Photo courtesy Twitter, Rick Huijbregts.

Students at Black Lake's Father Porte Memorial Dene School will have a new and unique way to pursue their education.

The school will now officially be Saskatchewan's first to welcome the Connected North Virtual Education Program for Indigenous Communities.

Connected North aims to deliver immersive and interactive virtual education for remote and isolated communities.

The program was brought to Black Lake through a partnership between Cisco and Sasktel who announced the official launch on Thursday.

Originally beginning in Iqaluit in 2013 with a single school, the Connected North program has now grown to 15 schools nationwide.

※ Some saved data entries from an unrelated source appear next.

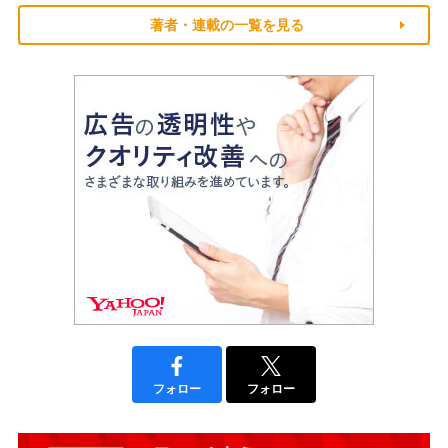
著者・連載の一覧を見る
フォロー
フォロー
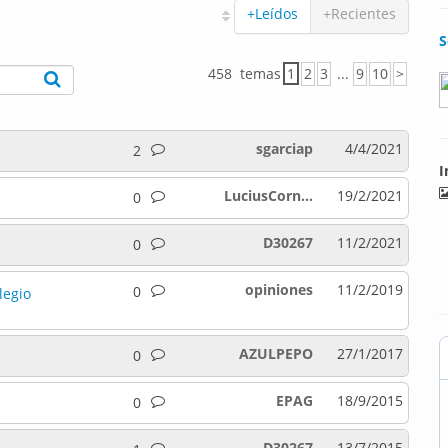
+Leídos
+Recientes
S
458 temas
1
2
3
...
9
10
>
sgarciap
4/4/2021
2
I
LuciusCorn...
19/2/2021
0
D30267
11/2/2021
0
opiniones
11/2/2019
0
legio
AZULPEPO
27/1/2017
0
EPAG
18/9/2015
0
D30267
13/7/2015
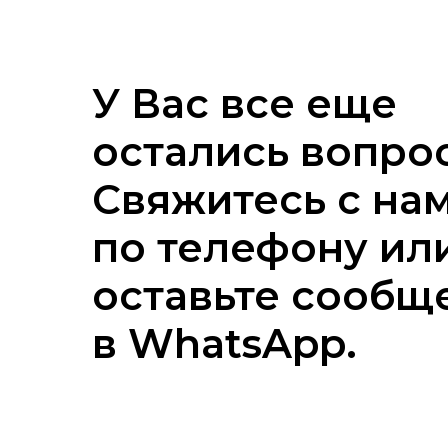
У Вас все еще
остались вопро
Свяжитесь с на
по телефону ил
оставьте сообщ
в WhatsApp.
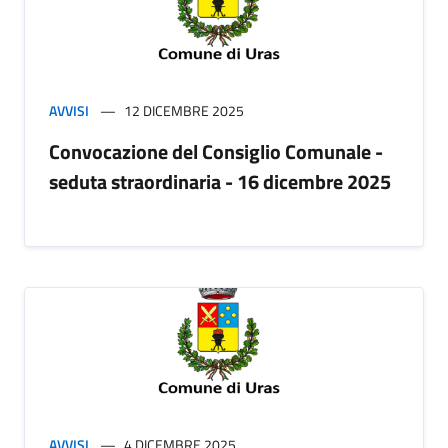
AVVISI
12 DICEMBRE 2025
Convocazione del Consiglio Comunale -
seduta straordinaria - 16 dicembre 2025
AVVISI
4 DICEMBRE 2025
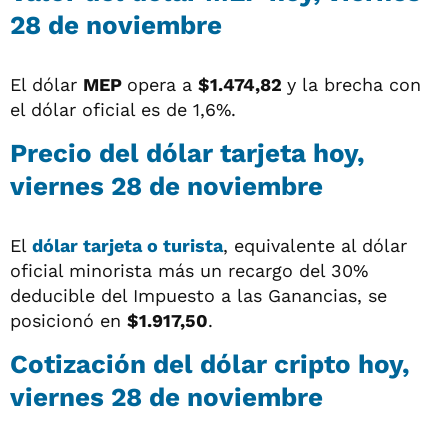
28 de noviembre
El dólar
MEP
opera a
$1.474,82
y la brecha con
el dólar oficial es de 1,6%.
Precio del dólar tarjeta hoy,
viernes 28 de noviembre
El
dólar tarjeta o turista
, equivalente al dólar
oficial minorista más un recargo del 30%
deducible del Impuesto a las Ganancias, se
posicionó en
$1.917,50
.
Cotización del dólar cripto hoy,
viernes 28 de noviembre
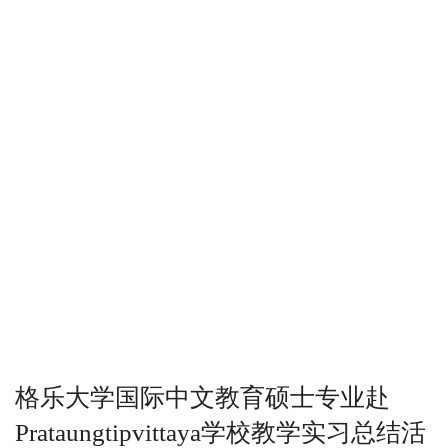
格乐大学国际中文教育硕士专业赴
Prataungtipvittaya学校教学实习总结活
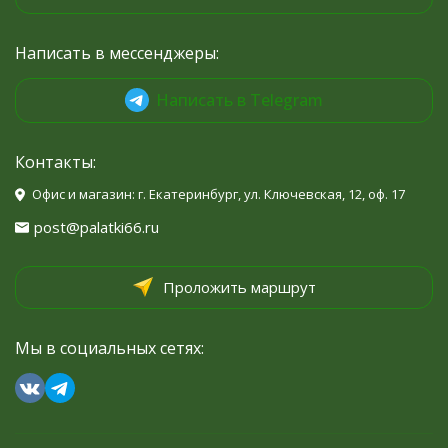
Написать в мессенджеры:
Написать в Telegram
Контакты:
Офис и магазин: г. Екатеринбург, ул. Ключевская, 12, оф. 17
post@palatki66.ru
Проложить маршрут
Мы в социальных сетях:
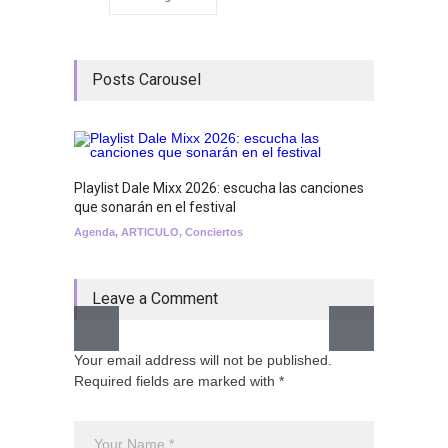
Posts Carousel
Playlist Dale Mixx 2026: escucha las canciones
que sonarán en el festival
Agenda
,
ARTICULO
,
Conciertos
Leave a Comment
Your email address will not be published.
GRLS a
Required fields are marked with *
Lemona
Breakin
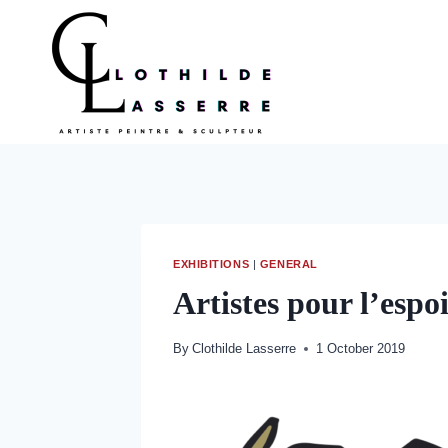
Skip
to
content
EXHIBITIONS
|
GENERAL
Artistes pour l’es
By
Clothilde Lasserre
1 October 2019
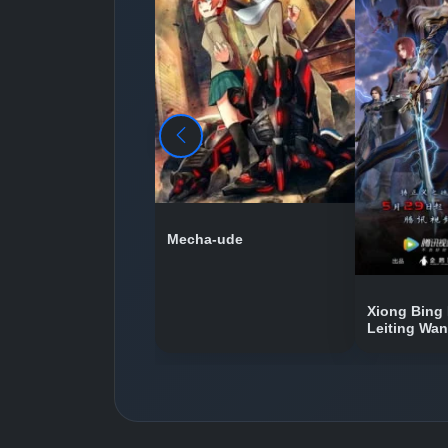
Mecha-ude
Xiong Bing 
Leiting Wa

“It is a priority in our community to ensure the children of Black Lake receive a well-rounded education,” says Black Lake Denesuline First Nation Chief Rick Robillard. “Connected North is a powerful way to help us achieve this goal, by introducing students and teachers to a new world of opportunity.”

Steve Thatcher principal of the Father Porte School says they have been trying a test run of the program since the beginning of the school year.

Thatcher says the program runs really smooth.

He says recently their Kindergarten class was able to get an amazing lesson in puppetry.

“They set up a puppetry class with the Centre for Puppetry Arts in Atlanta, Georgia, so it is very interactive.”

Thatcher highly recommended the program to any other remote northern schools.

“Travel is limited for the children, so a program like this provides a unique opportunity for students to be exposed to new people places and ideas, and they can also share their culture with others to build understanding.”

The official launch at Black Lake featured a live virtual visit to the Royal Tyrell Museum in Drumheller followed by an interactive literary exploration of West Point Grey Academy in Vancouver.

The launch was also made possible through the support of the Prince Albert Grand Council, Black Lake Denesuline First Nation, Cameco, Areva Resources, Athabasca Basin Development and West Wind Aviation.

There are about 430 students at the northern school.